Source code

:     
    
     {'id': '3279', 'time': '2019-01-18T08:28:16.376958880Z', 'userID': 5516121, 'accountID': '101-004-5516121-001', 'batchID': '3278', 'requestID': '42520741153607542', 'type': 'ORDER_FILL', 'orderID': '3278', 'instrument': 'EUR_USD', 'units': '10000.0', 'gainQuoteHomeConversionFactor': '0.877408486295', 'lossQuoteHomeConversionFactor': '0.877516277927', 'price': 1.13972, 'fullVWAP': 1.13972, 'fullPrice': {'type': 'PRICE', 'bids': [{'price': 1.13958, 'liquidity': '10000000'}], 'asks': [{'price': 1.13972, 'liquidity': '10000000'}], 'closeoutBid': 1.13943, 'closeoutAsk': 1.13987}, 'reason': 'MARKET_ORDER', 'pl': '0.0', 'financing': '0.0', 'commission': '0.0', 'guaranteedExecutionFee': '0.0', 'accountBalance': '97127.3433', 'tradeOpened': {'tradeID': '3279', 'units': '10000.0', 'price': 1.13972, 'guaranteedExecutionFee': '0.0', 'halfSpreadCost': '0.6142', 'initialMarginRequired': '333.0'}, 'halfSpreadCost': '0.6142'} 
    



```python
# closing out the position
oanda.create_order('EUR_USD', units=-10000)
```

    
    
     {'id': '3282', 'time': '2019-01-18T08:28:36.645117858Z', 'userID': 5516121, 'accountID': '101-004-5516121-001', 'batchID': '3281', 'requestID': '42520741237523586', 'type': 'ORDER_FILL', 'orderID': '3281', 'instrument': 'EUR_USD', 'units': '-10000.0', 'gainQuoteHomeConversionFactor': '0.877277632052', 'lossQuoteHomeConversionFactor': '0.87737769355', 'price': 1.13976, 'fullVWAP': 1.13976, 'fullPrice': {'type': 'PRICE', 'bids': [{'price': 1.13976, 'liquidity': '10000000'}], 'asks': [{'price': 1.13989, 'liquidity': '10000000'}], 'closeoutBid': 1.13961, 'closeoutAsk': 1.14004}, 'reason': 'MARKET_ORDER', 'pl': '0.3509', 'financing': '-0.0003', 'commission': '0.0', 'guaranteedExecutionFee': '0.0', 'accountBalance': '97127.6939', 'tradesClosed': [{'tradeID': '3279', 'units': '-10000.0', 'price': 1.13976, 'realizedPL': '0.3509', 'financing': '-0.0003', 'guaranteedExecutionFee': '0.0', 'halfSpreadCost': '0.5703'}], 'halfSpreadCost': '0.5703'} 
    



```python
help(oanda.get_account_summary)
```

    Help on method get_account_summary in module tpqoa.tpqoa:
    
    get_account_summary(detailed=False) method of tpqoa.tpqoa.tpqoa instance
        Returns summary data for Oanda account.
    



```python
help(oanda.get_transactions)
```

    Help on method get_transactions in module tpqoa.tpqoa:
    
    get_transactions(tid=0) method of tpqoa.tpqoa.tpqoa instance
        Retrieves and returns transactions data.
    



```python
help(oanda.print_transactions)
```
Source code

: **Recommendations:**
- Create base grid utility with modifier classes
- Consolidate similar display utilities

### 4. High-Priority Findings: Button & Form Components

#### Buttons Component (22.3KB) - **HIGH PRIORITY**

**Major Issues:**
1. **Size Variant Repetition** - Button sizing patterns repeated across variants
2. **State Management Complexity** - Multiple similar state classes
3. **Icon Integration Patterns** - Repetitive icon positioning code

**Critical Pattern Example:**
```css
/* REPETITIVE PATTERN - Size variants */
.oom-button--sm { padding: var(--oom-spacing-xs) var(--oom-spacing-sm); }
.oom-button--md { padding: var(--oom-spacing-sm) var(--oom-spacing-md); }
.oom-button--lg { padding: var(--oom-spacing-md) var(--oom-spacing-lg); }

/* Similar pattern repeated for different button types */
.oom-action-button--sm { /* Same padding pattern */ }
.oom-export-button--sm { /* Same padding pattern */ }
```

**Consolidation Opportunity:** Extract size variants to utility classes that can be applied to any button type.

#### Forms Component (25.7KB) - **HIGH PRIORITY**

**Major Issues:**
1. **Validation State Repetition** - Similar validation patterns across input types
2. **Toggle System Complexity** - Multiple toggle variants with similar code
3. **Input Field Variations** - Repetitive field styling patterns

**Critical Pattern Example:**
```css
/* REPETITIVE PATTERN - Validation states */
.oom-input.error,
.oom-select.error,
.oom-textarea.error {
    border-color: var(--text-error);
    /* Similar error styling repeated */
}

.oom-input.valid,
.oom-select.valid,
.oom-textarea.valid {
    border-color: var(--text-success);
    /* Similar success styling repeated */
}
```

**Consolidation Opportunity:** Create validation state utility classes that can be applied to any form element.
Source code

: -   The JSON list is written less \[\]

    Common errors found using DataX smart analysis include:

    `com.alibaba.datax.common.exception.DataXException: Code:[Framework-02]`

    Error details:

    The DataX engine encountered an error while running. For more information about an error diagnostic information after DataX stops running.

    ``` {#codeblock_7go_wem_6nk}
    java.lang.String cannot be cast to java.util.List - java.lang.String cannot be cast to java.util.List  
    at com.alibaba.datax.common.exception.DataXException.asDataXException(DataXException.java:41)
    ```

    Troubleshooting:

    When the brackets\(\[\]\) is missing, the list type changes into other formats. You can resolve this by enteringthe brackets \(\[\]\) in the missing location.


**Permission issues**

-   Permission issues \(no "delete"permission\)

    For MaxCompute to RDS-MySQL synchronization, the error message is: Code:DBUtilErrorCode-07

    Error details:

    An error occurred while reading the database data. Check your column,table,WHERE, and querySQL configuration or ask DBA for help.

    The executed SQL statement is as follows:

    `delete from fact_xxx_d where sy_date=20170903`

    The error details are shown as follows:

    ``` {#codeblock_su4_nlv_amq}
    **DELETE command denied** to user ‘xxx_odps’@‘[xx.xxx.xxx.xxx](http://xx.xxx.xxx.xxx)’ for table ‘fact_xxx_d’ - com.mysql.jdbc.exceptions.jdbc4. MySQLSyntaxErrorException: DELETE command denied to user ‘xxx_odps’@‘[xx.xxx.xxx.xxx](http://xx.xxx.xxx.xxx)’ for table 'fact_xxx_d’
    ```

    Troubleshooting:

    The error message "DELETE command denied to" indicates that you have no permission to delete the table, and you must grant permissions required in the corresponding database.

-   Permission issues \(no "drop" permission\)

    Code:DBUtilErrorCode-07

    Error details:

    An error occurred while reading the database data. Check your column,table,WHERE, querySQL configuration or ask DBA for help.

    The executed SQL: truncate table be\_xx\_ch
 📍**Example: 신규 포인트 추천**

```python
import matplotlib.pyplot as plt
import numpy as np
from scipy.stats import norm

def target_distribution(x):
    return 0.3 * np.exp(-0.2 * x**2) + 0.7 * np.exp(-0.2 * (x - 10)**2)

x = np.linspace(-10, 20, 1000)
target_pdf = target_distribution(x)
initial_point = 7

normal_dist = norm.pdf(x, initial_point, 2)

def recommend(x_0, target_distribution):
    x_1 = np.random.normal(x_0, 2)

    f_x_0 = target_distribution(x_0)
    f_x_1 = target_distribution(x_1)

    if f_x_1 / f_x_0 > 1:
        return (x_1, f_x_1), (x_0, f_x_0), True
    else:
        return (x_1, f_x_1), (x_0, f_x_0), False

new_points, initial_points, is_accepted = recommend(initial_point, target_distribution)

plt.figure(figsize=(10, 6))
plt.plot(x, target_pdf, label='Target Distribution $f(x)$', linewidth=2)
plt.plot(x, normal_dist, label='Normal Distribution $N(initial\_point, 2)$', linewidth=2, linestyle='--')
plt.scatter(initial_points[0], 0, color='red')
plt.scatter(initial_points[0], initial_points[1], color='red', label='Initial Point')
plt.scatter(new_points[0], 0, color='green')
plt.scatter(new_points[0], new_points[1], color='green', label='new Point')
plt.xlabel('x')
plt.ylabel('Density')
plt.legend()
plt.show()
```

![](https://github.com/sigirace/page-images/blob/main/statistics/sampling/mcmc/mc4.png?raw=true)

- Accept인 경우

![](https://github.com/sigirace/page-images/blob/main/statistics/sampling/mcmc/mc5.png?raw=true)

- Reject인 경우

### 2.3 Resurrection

========

WORK INSTRUCTIONS: Your job is to print exactly the lines that run from the top of the entries through the line with "Help on method get_transactions", and no others.

EXERCISE RESULT:
Source code

:     
    
     {'id': '3279', 'time': '2019-01-18T08:28:16.376958880Z', 'userID': 5516121, 'accountID': '101-004-5516121-001', 'batchID': '3278', 'requestID': '42520741153607542', 'type': 'ORDER_FILL', 'orderID': '3278', 'instrument': 'EUR_USD', 'units': '10000.0', 'gainQuoteHomeConversionFactor': '0.877408486295', 'lossQuoteHomeConversionFactor': '0.877516277927', 'price': 1.13972, 'fullVWAP': 1.13972, 'fullPrice': {'type': 'PRICE', 'bids': [{'price': 1.13958, 'liquidity': '10000000'}], 'asks': [{'price': 1.13972, 'liquidity': '10000000'}], 'closeoutBid': 1.13943, 'closeoutAsk': 1.13987}, 'reason': 'MARKET_ORDER', 'pl': '0.0', 'financing': '0.0', 'commission': '0.0', 'guaranteedExecutionFee': '0.0', 'accountBalance': '97127.3433', 'tradeOpened': {'tradeID': '3279', 'units': '10000.0', 'price': 1.13972, 'guaranteedExecutionFee': '0.0', 'halfSpreadCost': '0.6142', 'initialMarginRequired': '333.0'}, 'halfSpreadCost': '0.6142'} 
    



```python
# closing out the position
oanda.create_order('EUR_USD', units=-10000)
```

    
    
     {'id': '3282', 'time': '2019-01-18T08:28:36.645117858Z', 'userID': 5516121, 'accountID': '101-004-5516121-001', 'batchID': '3281', 'requestID': '42520741237523586', 'type': 'ORDER_FILL', 'orderID': '3281', 'instrument': 'EUR_USD', 'units': '-10000.0', 'gainQuoteHomeConversionFactor': '0.877277632052', 'lossQuoteHomeConversionFactor': '0.87737769355', 'price': 1.13976, 'fullVWAP': 1.13976, 'fullPrice': {'type': 'PRICE', 'bids': [{'price': 1.13976, 'liquidity': '10000000'}], 'asks': [{'price': 1.13989, 'liquidity': '10000000'}], 'closeoutBid': 1.13961, 'closeoutAsk': 1.14004}, 'reason': 'MARKET_ORDER', 'pl': '0.3509', 'financing': '-0.0003', 'commission': '0.0', 'guaranteedExecutionFee': '0.0', 'accountBalance': '97127.6939', 'tradesClosed': [{'tradeID': '3279', 'units': '-10000.0', 'price': 1.13976, 'realizedPL': '0.3509', 'financing': '-0.0003', 'guaranteedExecutionFee': '0.0', 'halfSpreadCost': '0.5703'}], 'halfSpreadCost': '0.5703'} 
    



```python
help(oanda.get_account_summary)
```

    Help on method get_account_summary in module tpqoa.tpqoa:
    
    get_account_summary(detailed=False) method of tpqoa.tpqoa.tpqoa instance
        Returns summary data for Oanda account.
    



```python
help(oanda.get_transactions)
```

    Help on method get_transactions in module tpqoa.tpqoa:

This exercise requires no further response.